IV. Key ideas of Byzantine medieval philosophy

Byzantine philosophy was influenced by the ideas of ancient rationalism, Neoplatonism and Eastern mysticism.

V. Nominalism and Realism. Philosophical ideas of the developed Middle Ages

The connecting principle of Western European medieval society was church hierarchical structures. Theocentrism completely dominated the worldview, where the world was presented in the form of a colossal vertically organized hierarchical system, on top of which (on the throne of the world) God abides. In a theocentric worldview, the significance of things and events is not limited to their immediate function and external form. In ordinary objects, hidden higher meanings must be sought. At the same time, spatio-temporal disunity is not significant. The medieval icons organically depicted characters and events spaced in space and time, for example, the Evangelist Luke, who draws a Madonna and Child from nature.

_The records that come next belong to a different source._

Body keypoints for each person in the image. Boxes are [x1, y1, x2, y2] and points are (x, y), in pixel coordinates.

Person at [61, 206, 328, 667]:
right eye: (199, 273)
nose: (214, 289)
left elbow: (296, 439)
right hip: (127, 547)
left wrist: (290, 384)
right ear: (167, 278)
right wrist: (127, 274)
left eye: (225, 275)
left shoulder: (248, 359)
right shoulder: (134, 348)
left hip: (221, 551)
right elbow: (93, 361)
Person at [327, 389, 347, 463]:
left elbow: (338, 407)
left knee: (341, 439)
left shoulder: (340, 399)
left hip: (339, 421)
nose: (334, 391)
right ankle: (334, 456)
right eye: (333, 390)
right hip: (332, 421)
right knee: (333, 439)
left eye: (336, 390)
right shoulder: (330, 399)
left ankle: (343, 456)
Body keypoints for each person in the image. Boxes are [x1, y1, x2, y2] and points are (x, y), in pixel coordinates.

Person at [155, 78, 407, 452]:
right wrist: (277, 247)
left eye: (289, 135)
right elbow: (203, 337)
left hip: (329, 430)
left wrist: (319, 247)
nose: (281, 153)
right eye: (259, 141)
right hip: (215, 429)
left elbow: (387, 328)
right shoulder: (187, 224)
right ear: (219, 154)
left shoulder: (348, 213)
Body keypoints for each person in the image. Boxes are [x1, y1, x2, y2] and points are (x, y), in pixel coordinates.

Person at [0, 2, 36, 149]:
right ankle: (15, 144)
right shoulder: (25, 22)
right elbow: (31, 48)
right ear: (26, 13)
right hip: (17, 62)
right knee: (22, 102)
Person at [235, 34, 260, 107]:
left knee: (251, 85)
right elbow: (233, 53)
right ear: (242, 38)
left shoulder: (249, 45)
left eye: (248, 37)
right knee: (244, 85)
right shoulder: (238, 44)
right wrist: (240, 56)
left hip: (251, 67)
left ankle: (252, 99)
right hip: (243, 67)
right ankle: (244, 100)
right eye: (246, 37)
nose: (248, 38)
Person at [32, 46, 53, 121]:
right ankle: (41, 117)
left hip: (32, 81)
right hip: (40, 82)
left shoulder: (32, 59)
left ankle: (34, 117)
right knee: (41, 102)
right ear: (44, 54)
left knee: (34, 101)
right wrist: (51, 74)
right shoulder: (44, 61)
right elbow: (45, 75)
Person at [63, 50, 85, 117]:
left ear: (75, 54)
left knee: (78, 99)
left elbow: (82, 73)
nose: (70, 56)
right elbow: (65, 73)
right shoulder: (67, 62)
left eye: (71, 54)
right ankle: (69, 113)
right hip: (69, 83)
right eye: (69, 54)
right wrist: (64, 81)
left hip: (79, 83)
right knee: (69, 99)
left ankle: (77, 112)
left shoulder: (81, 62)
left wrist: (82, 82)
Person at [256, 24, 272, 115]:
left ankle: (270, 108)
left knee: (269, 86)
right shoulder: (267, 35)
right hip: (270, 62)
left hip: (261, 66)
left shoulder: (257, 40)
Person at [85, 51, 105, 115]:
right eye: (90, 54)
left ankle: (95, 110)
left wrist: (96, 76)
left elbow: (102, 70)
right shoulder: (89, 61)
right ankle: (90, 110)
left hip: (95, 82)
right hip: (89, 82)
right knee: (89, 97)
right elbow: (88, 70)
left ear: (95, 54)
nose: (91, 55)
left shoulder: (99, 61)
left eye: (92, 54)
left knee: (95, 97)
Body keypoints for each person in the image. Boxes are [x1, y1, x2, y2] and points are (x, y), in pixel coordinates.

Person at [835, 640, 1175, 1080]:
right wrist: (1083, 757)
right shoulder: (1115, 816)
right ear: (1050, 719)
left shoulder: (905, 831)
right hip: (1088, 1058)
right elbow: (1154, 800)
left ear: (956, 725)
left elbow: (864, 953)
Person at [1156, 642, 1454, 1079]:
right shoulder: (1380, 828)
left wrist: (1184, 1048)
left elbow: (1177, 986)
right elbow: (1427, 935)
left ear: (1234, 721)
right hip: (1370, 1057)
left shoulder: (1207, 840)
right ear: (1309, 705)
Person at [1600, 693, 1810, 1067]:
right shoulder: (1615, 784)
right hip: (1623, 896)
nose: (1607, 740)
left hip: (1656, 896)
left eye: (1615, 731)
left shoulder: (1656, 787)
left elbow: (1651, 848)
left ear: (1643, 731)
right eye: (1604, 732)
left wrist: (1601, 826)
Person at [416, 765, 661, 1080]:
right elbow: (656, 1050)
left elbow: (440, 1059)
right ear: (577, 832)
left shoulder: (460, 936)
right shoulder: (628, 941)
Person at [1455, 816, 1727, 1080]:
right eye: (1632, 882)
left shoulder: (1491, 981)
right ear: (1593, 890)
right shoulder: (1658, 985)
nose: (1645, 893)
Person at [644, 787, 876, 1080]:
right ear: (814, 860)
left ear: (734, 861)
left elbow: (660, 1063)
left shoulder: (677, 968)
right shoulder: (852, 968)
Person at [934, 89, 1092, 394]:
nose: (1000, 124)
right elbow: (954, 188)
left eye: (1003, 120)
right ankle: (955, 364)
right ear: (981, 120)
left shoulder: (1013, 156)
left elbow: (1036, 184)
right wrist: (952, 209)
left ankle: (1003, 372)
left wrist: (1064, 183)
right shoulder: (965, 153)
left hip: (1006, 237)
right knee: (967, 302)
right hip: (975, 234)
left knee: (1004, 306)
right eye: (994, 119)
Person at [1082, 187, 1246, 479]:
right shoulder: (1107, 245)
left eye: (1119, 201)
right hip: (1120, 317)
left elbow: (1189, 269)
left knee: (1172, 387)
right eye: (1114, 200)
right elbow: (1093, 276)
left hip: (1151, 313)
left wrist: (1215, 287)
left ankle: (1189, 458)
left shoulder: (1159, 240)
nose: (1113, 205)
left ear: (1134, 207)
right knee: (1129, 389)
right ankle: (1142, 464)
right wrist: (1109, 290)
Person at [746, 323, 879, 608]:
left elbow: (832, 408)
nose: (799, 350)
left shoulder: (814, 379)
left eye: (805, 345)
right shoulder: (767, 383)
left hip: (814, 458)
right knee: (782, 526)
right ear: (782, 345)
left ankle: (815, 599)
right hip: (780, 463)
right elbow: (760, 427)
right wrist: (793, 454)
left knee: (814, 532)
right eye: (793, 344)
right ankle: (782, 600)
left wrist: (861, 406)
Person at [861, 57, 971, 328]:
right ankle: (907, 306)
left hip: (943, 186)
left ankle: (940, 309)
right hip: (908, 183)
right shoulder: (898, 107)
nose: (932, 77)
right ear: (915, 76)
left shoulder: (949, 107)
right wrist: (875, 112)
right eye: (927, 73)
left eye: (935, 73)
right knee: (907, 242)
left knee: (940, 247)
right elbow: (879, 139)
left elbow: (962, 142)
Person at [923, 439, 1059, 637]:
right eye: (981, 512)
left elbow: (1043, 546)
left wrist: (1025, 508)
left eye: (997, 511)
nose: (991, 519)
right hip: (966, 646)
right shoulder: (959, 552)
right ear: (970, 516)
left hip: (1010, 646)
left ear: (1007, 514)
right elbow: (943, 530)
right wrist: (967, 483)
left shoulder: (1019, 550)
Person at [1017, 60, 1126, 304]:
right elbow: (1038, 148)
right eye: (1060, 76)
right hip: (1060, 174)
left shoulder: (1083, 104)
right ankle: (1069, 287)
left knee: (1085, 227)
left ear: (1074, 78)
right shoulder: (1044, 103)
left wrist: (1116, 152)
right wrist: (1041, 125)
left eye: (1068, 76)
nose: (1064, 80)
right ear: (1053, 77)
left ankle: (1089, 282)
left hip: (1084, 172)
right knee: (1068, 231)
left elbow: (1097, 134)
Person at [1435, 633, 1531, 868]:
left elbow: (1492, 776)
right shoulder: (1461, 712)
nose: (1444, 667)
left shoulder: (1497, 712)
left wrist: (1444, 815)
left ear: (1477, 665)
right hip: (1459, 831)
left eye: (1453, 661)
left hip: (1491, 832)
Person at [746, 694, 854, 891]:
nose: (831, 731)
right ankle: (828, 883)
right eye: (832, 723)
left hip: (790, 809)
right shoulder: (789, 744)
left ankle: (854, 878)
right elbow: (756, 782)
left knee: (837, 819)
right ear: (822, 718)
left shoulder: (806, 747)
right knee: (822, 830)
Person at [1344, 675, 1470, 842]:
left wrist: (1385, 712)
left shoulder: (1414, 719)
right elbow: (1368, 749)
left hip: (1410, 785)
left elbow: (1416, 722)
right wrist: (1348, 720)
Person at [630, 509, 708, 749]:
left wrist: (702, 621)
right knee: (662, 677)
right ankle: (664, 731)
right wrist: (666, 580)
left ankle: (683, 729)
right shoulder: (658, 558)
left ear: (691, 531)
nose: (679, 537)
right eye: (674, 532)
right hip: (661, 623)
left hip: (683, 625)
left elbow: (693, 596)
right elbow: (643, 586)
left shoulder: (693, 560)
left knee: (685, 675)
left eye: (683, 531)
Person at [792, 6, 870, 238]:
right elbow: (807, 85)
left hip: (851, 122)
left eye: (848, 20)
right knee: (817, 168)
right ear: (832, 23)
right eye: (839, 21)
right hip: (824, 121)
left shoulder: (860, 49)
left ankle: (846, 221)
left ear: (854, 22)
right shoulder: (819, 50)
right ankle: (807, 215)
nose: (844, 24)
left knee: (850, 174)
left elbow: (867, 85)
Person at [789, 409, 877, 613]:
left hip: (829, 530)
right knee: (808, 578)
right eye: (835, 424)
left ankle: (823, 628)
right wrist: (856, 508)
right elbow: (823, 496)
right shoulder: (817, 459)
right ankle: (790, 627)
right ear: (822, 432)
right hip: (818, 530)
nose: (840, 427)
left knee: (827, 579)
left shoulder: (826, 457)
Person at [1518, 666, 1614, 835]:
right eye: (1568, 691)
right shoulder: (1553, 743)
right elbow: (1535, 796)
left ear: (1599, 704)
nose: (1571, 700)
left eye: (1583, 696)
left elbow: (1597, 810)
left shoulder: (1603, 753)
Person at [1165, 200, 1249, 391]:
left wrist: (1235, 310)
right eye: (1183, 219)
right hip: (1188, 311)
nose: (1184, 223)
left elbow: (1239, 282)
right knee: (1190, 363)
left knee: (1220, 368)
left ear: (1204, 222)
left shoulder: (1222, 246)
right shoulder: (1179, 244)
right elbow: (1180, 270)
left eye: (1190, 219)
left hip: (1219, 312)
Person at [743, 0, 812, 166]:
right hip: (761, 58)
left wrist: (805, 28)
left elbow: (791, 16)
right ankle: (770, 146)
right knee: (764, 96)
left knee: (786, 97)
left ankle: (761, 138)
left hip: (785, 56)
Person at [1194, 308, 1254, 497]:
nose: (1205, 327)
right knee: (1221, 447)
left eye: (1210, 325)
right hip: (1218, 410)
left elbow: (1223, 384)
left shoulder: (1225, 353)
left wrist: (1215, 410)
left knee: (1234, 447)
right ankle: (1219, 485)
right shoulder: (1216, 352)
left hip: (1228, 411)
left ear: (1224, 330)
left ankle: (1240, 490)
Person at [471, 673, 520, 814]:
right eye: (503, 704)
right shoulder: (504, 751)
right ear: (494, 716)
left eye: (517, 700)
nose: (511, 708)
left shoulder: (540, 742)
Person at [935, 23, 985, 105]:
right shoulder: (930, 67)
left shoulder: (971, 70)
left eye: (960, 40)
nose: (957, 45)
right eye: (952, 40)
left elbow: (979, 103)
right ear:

VI. Arab medieval philosophy

The teachings of the Aristotelian (peripatetic) school became widespread in the Arab East, and here it was most closely associated with specific sciences — medicine, astronomy, mathematics, and it was less sought to adapt to the letter of the Koran than in the West to the Bible. The Iranian thinker Ibn Sina (Avicenna; 980–1037) left about four hundred works in Arabic and about twenty in Persian in all then known sections of scientific and philosophical knowledge. The main encyclopedic work “The Book of Healing” consists of four sections devoted to questions of logic, physics, mathematics (including music and astronomy) and metaphysics. Avicenna developed the ideas of Aristotelianism, although Aristotle himself would hardly have recognized his faithful student in him. He taught that the world was not created in time, it represents the timeless emanation (outflow) of God, the “first cause”. The minds, souls and bodies of the celestial spheres flow in a hierarchical order from God according to the Aristotelian cosmological picture. God alone has an absolute existence, everything else exists only in potency, the actualization of which is entirely dependent on God. However, the world that has expired from God has relative autonomy and, being limited in space and time, exists according to the laws of self-movement.

VII. Thomas Aquinas — a systematizer of medieval scholasticism

A kind of completion of philosophical development in the Middle Ages was the Tomist doctrine, i.e., the system of views of Thomas Aquinas (Thomas Aquinas; 1225–1274). Thanks to his ability to rely on common sense when considering any issue, to find the resultant, harmonious solution Aquinat, like no other, earned the nickname “Aristotle in tonus” (that is, with the crown shaved by the monastic rank). In his main writings, “The Sum of Theology” and “Sum against the Gentiles,” the foundations of Christian doctrine are worked out in the spirit of the Aristotelian culture of common sense. One of his life mottos was: listen not to the one who speaks, but to what is being said. As for the theory, here his claims to the Aristotelian inheritance are not so certain. Thomas adapted the ideas of Aristotle to the needs of theocentrism. Absolute being is possessed only by God, “pure actuality”. Everything that is singular is created, has a random and conditioned character. Matter — “pure potentiality”, “the weakest kind of being”, is characterized only by passive susceptibility to external influences.